By then, Orquídea had hated when men shoved money in her fist. Her father—the man who’d fathered her—had done so. The men who bought fish from her did it, too. Once, a man tried to give her ten sucres so she’d follow him home. She was only ten and she’d thrown dirt in his eyes and run all the way home and barricaded herself in. She did not think this man was that way, but who was she to say?

That was when her mother came bounding down the dusty street yelling her daughter’s name. Isabela Montoya’s porcelain white cheeks were flushed, and her black hair had come undone from the sensible bun she always wore it in.

When she got a good look at the classy, distinguished man in front of her, Isabela relaxed. “I hope my daughter is not bothering you, sir.”

Wilhelm Buenasuerte was too stunned to speak. Something inside his chest gave a terrible squeeze. For a moment he considered whether or not he was having a heart attack. He was too young for that, but his father had died from one, hadn’t he? No, it had to be something else. The woman before him was dressed for an office, with a beauty that was so delicate, he felt the incomprehensible urge to do everything he could to protect it. She wore no wedding band, but she had a child that was perhaps twelve. An early mishap of her youth. His father had always told him women were easily led astray and they needed good men to keep them in the ways of family and God. Wilhelm Buenasuerte considered himself a good man.

“No bother at all, Mrs.—?” he held out his hand and paused to allow her an introduction.

“Miss Isabela Montoya,” she emphasized her availability.

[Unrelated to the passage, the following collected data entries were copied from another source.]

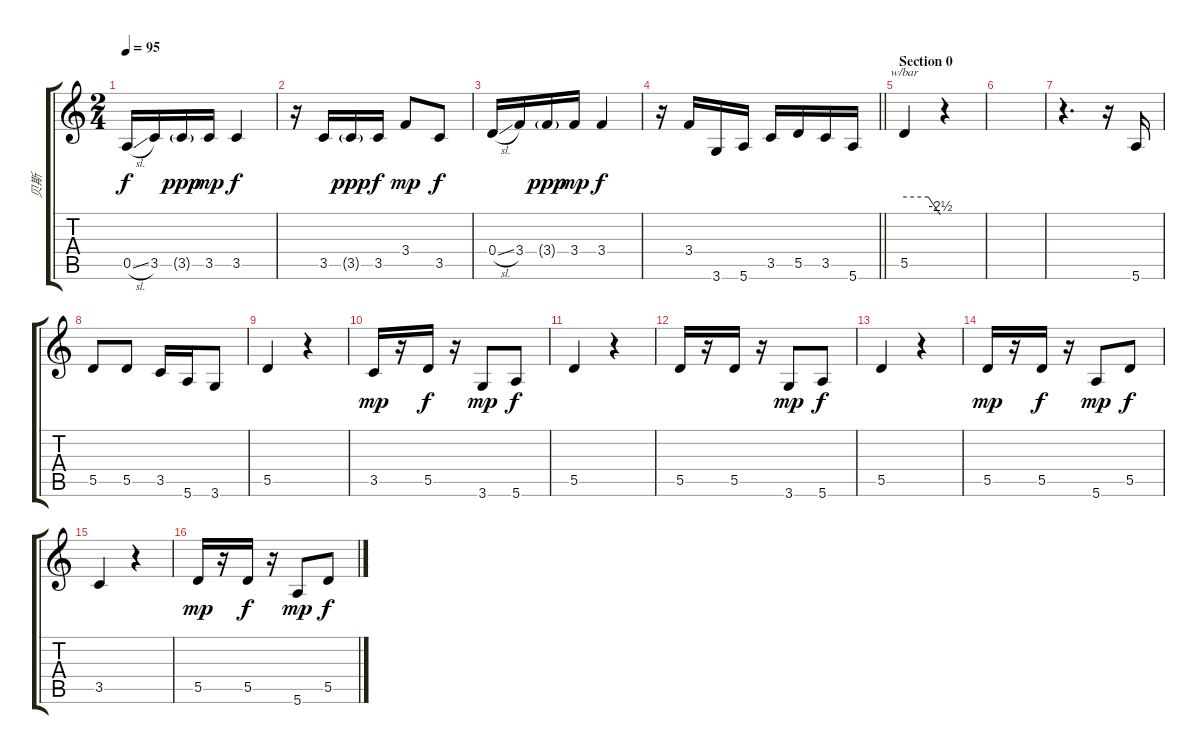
\track ("贝斯" "贝斯") {instrument acousticbass}
\staff {score tabs}
\tuning (E4 B3 G3 D3 A2 E2) {hide}
\ts (2 4)
\tempo 95
\clef g2
\ks c
0.5{sl}.16{dy f} 3.5.16 3.5{g}.16{dy ppp} 3.5.16{dy mp} 3.5.4{dy f} |
r.16 3.5.16 3.5{g}.16{dy ppp} 3.5.16{dy f} 3.4.8{dy mp} 3.5.8{dy f} |
0.4{sl}.16 3.4.16 3.4{g}.16{dy ppp} 3.4.16{dy mp} 3.4.4{dy f} |
\barLineRight lightlight
r.16 3.4.16 3.6.16 5.6.16 3.5.16 5.5.16 3.5.16 5.6.16 |
\section ("" "Section 0")
5.5.4{tbe (custom default 0 0 40 0 60 -10)} r.4 |
|
r.4{d} r.16 5.6.16 |
5.5.8 5.5.8 3.5.16 5.6.16 3.6.8 |
5.5.4 r.4 |
3.5.16{dy mp} r.16 5.5.16{dy f} r.16 3.6.8{dy mp} 5.6.8{dy f} |
5.5.4 r.4 |
5.5.16 r.16 5.5.16 r.16 3.6.8{dy mp} 5.6.8{dy f} |
5.5.4 r.4 |
5.5.16{dy mp} r.16 5.5.16{dy f} r.16 5.6.8{dy mp} 5.5.8{dy f} |
3.5.4 r.4 |
5.5.16{dy mp} r.16 5.5.16{dy f} r.16 5.6.8{dy mp} 5.5.8{dy f}
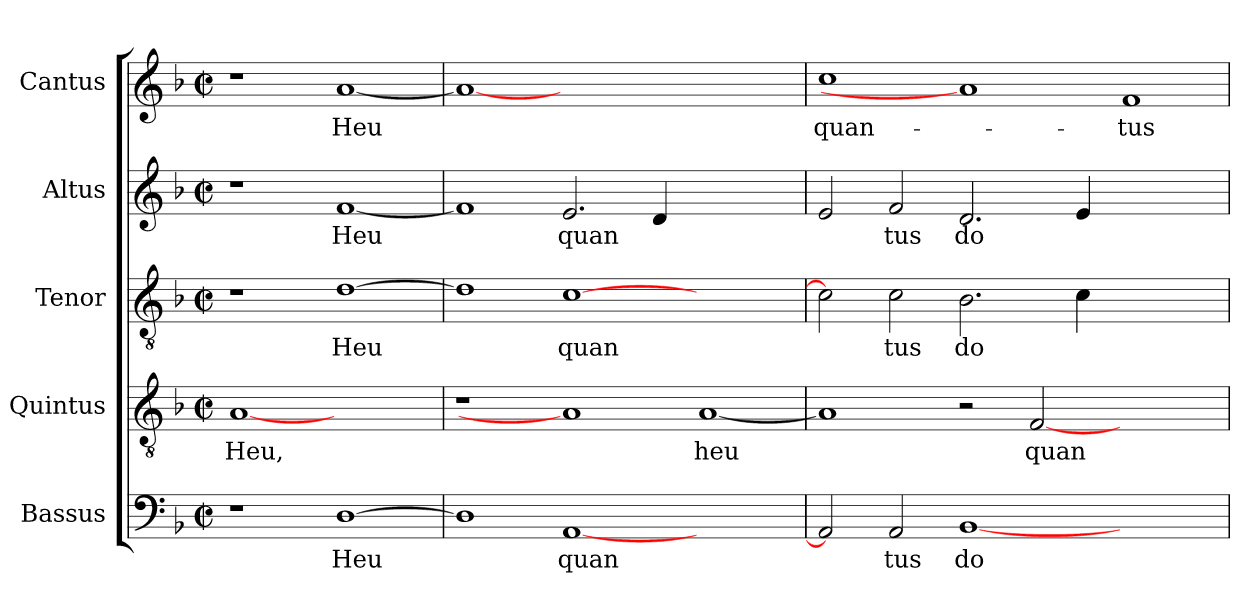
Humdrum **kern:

**kern	**text	**kern	**text	**kern	**text	**kern	**text	**kern	**text
*part5	*part5	*part4	*part4	*part3	*part3	*part2	*part2	*part1	*part1
*staff5	*staff5	*staff4	*staff4	*staff3	*staff3	*staff2	*staff2	*staff1	*staff1
*I"Bassus	*	*I"Quintus	*	*I"Tenor	*	*I"Altus	*	*I"Cantus	*
!!LO:PB:g=z
*stria5	*	*stria5	*	*stria5	*	*stria5	*	*stria5	*
*clefF4	*	*clefGv2	*	*clefGv2	*	*clefG2	*	*clefG2	*
*k[b-]	*	*k[b-]	*	*k[b-]	*	*k[b-]	*	*k[b-]	*
*F:	*	*F:	*	*F:	*	*F:	*	*F:	*
*M2/2	*	*M2/2	*	*M2/2	*	*M2/2	*	*M2/2	*
*met(c|)	*	*met(c|)	*	*met(c|)	*	*met(c|)	*	*met(c|)	*
=1	=1	=1	=1	=1	=1	=1	=1	=1	=1
!	!	!	!LO:LY:b:cj	!	!	!	!	!	!
1r	.	[1A	Heu,	1r	.	1r	.	1r	.
!	!LO:LY:b	!	!	!	!LO:LY:b	!	!LO:LY:b	!	!LO:LY:b
[>1D	Heu	1ryy	.	[>1d	Heu	[<1f	Heu	[<1a	Heu
=2	=2	=2	=2	=2	=2	=2	=2	=2	=2
!	!LO:LY:b	!	!	!	!LO:LY:b	!	!LO:LY:b	!	!LO:LY:b
1D]	.	1r	.	1d]	.	1f]	.	1a_	.
!	!LO:LY:b	!	!	!	!LO:LY:b	!	!LO:LY:b	!	!
[<1AA	quan	1A]	.	[>1c	quan	2.e/	quan	0ryy	.
!	!	!	!	!	!	!	!LO:LY:b	!	!
.	.	.	.	.	.	4d/	.	.	.
!	!	!	!LO:LY:b:cj	!	!	!	!	!	!
1ryy	.	[<1A	heu	1ryy	.	1ryy	.	.	.
=3	=3	=3	=3	=3	=3	=3	=3	=3	=3
!	!LO:LY:b	!	!LO:LY:b:cj	!	!LO:LY:b	!	!LO:LY:b	!	!LO:LY:b
2AA/]	.	1A]	.	2c\]	.	2e/	.	1cc	quan-
!	!LO:LY:b	!	!	!	!LO:LY:b	!	!LO:LY:b	!	!
2AA/	tus	.	.	2c\	tus	2f/	tus	.	.
!	!LO:LY:b	!	!	!	!LO:LY:b	!	!LO:LY:b	!	!
[<1BB-	do	2r	.	2.B-\	do	2.d/	do	1a]	.
!	!	!	!LO:LY:b:cj	!	!	!	!	!	!
.	.	[<2F/	quan	.	.	.	.	.	.
!	!	!	!	!	!LO:LY:b	!	!LO:LY:b	!	!
.	.	.	.	4c\	.	4e/	.	.	.
!	!	!	!	!	!	!	!	!	!LO:LY:b
1ryy	.	1ryy	.	1ryy	.	1ryy	.	1f	-tus
=	=	=	=	=	=	=	=	=	=
*-	*-	*-	*-	*-	*-	*-	*-	*-	*-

He gave the dirt road another once over. The wide río Guayas held a quiet promise. Suddenly, Wilhelm could see a highway that would cut through here one day. A boardwalk would stretch all the way to the cerro Santa Ana. First, these shacks and dinky fishing canoes needed to go. Perhaps he’d been in too much of a hurry to dismiss this spot of land. Wilhelm Buenasuerte found a reason to stay.



* * *



Orquídea never spent the money Wilhelm Buenasuerte had given her. But on the day of her death, she would return it.





6

THE FIRST DEATH OF ORQUíDEA DIVINA




Marimar knew they were almost home when she licked her lips and could taste a hint of salt.

They’d spent the night in Lawrence, Kansas, at a cheap hotel in the downtown college area. They were both too wired to sleep, and spent the night drinking at a bar covered in neon lights with a country metal band caterwauling their way through pop covers. Everything closed at midnight, so she smoked Rey’s cigarettes and gave money to a howling busker while Rey got his palm read by an undergrad covered in piercings and tattoos. They woke up before sunrise, showered, and got back on the road.

“What did the fortune-teller say to you?” Marimar asked.

“She said I’d save someone’s life one day,” Rey said.

“Cryptic.”

“And that I’d take a trip and meet a handsome stranger.” The last bit he said with a coquettish emphasis.

“Fancy. Maybe he has a brother and we can double date.”

“Maybe he’ll have an evil twin and we can live out one of my mom’s favorite telenovelas.”

“Don’t they all have evil twins?”

“We should have brought her with us to tell the family’s fortunes.”

They went on and on for the rest of the drive, talking about anything and everything that wasn’t their family. But when the air thickened with the pungent smell of unturned earth and wildflowers, of salty air when they were so far from the sea, they fell quiet.

At first, she thought that nothing had changed in these lands—not the unyielding sun, not the hungry wild earth, and not the tire-eating road that led all the way home. But then she breathed deeper and found a new scent—something that hadn’t been there when she’d left six years before. It was the same thing she couldn’t identify on the invitation—decay.